Top of Source passage

# Gettting a softop black again



## Hark (Aug 23, 2007)

I'm hoping to purchase a softtop Z4 next weekend. Have been to see it and arranged everything, the bodywork is in good condition, but there are some dirty marks on the hood. No damage.

What products do you ragtop owners use to bring back the black look and keep it watertight?

You can see the marks here.


----------



## bozzy96 (May 26, 2009)

Oh crap, have I gone on the BMW forum again ?????? :lol: :lol: :lol: :lol: Fabsil buddy 2 or 3 coats and it looks like new !! 8)


----------



## bigsyd (Jul 9, 2008)

when we had our roadster the roof was in about the same state, all i did was a large bucket of Luke warm water a large jug of warm water with a few drops of APC (all purpose cleaner) i completely soaked the roof with the Luke warm water, then using the warm water with APC and one of them small bristle brushes , i gently agitated the roof to clean it, then a wash down with open hose pipe and then a jug of warm water with the correct dilution of Milton sterilising fluid  gently using the brush rub that in, leave for five Min's and wash down thoroughly with open hose pipe, 
one the fabric is dried i then applied 2 coats of fabsil (bloody great stuff) it has a natural looking darkening affect . so my roof was looking a bit Gray turned a lovely new look black, and the beading from the fabsil is as good as Any wax on metal

guess what i will be doing this weekend on the TTS :roll:


----------



## Hark (Aug 23, 2007)

Bottom of Source passage

▸ Task instructions:
a – Answer each question from the soft-top thread:
(i) What car does Hark hope to purchase next weekend?
(ii) How long did bigsyd leave the Milton sterilising fluid before washing it down?
(iii) How many coats of Fabsil did bigsyd apply once the fabric had dried?
b – Carry on the soft-top thread from the point where it stops.

Top of Dataset excerpts

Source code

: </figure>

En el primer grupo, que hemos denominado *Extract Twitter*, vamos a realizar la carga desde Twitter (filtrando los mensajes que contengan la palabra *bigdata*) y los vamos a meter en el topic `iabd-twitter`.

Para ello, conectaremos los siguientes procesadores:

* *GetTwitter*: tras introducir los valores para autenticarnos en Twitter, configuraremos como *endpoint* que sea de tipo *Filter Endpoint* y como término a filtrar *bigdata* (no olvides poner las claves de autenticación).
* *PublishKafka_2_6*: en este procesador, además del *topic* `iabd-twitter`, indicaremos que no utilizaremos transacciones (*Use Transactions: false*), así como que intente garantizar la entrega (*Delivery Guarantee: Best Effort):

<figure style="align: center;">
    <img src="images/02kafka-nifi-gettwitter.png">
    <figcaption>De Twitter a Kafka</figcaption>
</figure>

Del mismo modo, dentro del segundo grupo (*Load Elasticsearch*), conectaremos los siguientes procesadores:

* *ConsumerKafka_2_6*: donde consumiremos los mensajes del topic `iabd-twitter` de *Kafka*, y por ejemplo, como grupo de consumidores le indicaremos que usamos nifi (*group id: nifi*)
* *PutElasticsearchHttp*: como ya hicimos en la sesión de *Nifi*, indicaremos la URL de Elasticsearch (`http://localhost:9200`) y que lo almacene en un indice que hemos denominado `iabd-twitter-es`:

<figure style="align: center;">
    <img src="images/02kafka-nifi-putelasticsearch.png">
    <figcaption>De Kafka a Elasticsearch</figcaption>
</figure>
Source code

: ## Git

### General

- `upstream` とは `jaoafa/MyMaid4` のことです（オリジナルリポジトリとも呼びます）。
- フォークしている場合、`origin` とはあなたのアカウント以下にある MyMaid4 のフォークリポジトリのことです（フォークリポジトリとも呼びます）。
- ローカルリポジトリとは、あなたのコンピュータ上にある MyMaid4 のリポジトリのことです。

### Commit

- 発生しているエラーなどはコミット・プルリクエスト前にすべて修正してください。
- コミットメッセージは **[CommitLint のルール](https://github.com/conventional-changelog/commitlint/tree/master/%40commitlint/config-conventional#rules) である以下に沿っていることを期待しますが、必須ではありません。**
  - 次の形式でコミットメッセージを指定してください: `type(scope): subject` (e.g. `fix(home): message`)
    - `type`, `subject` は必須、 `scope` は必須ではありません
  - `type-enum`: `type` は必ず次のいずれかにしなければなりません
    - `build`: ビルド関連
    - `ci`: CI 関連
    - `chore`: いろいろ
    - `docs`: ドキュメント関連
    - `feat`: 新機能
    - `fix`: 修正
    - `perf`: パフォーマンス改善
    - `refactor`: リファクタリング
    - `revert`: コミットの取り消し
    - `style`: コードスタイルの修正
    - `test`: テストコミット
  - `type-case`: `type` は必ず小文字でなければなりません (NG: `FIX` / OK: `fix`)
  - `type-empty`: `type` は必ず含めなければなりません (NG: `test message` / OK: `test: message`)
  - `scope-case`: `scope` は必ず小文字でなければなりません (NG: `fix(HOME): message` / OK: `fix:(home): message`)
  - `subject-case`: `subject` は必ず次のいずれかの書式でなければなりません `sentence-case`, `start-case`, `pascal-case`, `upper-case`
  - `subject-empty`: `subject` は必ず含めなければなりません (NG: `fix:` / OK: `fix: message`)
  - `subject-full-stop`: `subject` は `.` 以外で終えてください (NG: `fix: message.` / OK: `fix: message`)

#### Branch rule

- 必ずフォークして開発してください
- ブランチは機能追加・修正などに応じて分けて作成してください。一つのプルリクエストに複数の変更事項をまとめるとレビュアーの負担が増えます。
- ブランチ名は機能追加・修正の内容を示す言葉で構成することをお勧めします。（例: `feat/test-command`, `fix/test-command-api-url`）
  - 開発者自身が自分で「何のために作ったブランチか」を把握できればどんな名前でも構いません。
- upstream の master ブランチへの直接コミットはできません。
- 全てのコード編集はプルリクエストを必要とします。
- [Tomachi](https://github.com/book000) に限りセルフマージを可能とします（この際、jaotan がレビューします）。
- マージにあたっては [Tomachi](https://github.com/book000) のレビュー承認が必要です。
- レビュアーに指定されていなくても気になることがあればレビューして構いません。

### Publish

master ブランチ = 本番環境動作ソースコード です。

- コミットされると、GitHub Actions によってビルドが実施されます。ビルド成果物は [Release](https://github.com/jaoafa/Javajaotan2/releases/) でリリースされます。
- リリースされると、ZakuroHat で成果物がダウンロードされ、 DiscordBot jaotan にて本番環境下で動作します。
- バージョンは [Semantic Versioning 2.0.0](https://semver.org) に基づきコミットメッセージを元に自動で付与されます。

Bottom of Dataset excerpts
Top of Dataset excerpts

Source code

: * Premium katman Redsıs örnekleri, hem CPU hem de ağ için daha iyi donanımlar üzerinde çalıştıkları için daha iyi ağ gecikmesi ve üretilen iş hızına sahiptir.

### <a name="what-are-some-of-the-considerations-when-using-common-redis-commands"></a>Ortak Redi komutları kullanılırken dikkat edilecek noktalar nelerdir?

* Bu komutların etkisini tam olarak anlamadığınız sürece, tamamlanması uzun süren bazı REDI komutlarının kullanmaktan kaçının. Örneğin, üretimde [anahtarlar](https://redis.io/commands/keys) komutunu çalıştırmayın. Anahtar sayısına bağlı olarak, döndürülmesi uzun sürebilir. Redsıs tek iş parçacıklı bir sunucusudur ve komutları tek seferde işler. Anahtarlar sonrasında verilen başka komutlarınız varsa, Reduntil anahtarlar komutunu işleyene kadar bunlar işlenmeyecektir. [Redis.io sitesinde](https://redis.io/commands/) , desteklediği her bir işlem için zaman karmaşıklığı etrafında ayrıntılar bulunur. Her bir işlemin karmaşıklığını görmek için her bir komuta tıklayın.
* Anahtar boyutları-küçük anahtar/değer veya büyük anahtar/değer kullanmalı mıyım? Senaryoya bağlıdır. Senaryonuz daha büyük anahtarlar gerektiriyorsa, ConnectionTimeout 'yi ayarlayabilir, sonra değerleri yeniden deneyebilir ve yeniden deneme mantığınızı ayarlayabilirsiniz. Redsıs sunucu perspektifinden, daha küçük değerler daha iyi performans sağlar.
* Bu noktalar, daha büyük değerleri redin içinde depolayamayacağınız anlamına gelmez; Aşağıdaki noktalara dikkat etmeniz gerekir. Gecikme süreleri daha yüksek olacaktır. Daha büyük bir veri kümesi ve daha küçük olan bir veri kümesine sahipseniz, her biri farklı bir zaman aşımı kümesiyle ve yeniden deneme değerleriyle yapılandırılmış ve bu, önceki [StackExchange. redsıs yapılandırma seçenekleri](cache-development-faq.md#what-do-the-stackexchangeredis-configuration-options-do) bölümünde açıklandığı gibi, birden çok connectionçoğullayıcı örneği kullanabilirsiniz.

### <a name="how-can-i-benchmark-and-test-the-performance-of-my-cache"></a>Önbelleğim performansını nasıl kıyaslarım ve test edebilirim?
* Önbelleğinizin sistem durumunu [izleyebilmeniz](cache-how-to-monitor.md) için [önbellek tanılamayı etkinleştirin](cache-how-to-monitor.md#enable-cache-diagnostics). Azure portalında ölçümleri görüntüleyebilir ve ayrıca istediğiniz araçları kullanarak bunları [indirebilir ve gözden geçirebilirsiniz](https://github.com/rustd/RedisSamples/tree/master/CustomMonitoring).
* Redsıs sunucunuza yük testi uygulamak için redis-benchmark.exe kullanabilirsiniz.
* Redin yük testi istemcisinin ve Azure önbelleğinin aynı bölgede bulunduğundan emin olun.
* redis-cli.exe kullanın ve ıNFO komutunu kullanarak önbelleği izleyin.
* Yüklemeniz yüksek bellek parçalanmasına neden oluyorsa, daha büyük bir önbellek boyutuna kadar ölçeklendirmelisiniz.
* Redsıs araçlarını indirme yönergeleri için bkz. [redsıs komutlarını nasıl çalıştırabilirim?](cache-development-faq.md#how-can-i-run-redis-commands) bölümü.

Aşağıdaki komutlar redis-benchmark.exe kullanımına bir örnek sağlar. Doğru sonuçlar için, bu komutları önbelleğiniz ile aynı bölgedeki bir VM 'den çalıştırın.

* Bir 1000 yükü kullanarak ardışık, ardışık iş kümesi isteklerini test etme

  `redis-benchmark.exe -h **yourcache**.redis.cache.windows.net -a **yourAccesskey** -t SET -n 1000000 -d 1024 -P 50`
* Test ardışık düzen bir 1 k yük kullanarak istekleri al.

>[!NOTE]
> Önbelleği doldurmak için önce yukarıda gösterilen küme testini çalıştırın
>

Bottom of Dataset excerpts
Top of Dataset excerpts

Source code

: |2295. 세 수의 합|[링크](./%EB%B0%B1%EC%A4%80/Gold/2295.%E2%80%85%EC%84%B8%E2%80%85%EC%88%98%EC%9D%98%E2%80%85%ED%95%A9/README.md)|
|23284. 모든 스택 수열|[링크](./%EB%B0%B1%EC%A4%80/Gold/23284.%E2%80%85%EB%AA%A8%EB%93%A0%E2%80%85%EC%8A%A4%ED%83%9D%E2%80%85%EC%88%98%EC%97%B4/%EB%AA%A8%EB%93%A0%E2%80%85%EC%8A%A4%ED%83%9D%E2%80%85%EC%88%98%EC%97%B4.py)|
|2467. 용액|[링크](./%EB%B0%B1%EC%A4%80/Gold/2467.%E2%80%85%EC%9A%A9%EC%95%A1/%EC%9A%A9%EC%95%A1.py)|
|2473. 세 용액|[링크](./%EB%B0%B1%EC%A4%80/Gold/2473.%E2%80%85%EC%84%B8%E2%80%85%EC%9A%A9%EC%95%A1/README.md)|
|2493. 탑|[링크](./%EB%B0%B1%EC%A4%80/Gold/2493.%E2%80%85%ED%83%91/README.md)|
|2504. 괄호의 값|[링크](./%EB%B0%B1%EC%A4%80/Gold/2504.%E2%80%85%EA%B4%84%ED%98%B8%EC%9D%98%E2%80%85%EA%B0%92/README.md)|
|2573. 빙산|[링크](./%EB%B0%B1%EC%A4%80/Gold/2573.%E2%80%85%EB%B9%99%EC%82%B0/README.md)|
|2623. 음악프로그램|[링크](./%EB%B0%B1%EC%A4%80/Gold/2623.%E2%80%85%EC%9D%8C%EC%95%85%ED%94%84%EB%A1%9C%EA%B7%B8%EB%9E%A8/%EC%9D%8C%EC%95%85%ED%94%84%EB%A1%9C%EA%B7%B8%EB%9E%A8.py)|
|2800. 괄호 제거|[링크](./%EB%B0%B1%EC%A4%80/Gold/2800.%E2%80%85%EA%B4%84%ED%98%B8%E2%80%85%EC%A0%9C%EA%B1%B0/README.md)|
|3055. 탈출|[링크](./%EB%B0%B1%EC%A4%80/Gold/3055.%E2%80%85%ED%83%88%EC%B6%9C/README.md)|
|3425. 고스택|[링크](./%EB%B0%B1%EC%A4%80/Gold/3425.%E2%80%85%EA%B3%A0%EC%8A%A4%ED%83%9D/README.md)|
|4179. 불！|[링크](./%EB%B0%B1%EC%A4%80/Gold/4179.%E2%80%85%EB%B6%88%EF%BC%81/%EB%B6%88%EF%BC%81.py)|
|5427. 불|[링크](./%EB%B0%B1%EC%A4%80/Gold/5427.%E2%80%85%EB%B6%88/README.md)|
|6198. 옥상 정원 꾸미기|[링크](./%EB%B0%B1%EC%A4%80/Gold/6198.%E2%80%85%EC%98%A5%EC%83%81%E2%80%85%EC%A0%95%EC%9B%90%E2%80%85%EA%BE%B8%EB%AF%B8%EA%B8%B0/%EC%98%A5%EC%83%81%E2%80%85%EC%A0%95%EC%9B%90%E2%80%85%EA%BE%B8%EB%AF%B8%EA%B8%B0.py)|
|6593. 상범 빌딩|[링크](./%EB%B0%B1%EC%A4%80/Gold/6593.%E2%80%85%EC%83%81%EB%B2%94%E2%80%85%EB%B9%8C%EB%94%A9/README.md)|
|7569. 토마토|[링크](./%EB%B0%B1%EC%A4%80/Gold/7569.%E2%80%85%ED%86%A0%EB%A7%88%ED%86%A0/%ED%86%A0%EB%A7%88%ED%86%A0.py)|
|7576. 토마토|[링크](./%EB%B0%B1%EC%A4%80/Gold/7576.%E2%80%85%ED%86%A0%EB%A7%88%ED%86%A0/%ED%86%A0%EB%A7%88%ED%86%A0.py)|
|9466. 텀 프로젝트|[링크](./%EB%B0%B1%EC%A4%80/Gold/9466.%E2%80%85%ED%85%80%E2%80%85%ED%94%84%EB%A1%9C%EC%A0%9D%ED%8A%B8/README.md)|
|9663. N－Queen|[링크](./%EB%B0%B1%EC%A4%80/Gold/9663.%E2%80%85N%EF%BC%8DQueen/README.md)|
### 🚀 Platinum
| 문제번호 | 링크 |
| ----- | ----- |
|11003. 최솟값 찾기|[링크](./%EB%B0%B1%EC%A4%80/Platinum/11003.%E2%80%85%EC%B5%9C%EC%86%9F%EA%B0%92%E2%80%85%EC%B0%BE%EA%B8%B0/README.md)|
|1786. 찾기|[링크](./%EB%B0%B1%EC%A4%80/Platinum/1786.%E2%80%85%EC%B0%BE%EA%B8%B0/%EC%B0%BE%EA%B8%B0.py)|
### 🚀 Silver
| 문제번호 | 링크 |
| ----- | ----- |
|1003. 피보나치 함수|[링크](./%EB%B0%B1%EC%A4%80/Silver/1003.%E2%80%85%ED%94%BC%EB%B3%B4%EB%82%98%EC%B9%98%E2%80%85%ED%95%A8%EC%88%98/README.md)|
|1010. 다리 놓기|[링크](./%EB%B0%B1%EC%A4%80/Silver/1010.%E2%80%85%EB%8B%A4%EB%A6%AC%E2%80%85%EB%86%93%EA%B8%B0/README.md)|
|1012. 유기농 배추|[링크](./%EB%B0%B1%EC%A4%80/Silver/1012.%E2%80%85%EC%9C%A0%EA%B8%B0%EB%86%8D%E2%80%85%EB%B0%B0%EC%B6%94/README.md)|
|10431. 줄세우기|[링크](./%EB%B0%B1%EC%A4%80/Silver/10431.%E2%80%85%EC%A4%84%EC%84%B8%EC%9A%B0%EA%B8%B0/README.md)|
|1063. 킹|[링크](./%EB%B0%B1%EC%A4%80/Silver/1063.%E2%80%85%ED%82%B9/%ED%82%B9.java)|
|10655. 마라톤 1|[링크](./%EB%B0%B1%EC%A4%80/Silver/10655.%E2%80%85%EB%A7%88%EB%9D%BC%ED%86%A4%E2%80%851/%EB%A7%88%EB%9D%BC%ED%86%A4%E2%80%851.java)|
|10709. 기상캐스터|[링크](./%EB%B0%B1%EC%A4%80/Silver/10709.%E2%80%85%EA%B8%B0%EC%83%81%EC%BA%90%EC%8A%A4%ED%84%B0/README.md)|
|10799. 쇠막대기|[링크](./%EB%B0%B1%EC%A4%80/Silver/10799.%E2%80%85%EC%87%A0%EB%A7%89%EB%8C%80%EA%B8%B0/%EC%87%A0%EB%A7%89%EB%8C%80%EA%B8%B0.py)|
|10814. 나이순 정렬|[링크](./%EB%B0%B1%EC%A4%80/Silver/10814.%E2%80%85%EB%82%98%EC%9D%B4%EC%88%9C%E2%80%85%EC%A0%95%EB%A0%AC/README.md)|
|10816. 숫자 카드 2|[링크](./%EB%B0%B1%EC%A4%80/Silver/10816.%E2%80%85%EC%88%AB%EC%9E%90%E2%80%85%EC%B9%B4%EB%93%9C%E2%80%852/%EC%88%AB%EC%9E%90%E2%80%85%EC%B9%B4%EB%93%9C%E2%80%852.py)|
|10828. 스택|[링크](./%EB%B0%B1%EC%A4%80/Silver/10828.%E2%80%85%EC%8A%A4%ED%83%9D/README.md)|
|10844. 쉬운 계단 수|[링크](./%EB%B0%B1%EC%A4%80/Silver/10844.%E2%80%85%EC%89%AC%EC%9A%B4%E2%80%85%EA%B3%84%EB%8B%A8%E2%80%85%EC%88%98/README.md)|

Bottom of Dataset excerpts

▸ Responses in order:
a –
(i) A softtop Z4.
(ii) Five minutes.
(iii) Two coats.

b –
Cheers guys.


----------



## YELLOW_TT (Feb 25, 2004)

Have a look at Daves how to at the top of this section


----------



## TOGWT (Sep 1, 2010)

Faded fabric - caused by ultra violet radiation (UV-B) photo degradation or acidic attack; to help to keep or revive the colour - Renovo Soft Top Reviver a paint-on product that restores faded colour 
www.renovointernational.com/faq.html (Convertible top care by Renovo International)


----------



## Jac-in-a-Box (Nov 9, 2002)

YELLOW_TT said:


> Have a look at Daves how to at the top of this section


Absolutely young man :wink: :lol:

All you need to know in here - it works!

viewtopic.php?f=31&t=115683

Dave


----------



## TT K8 (Sep 13, 2009)

I'll second the Johnson BB and Fabsil route. Just make sure you wash the car on a sunny day afterwards and have your camera ready as your roof will be studded with Swarovski crystals!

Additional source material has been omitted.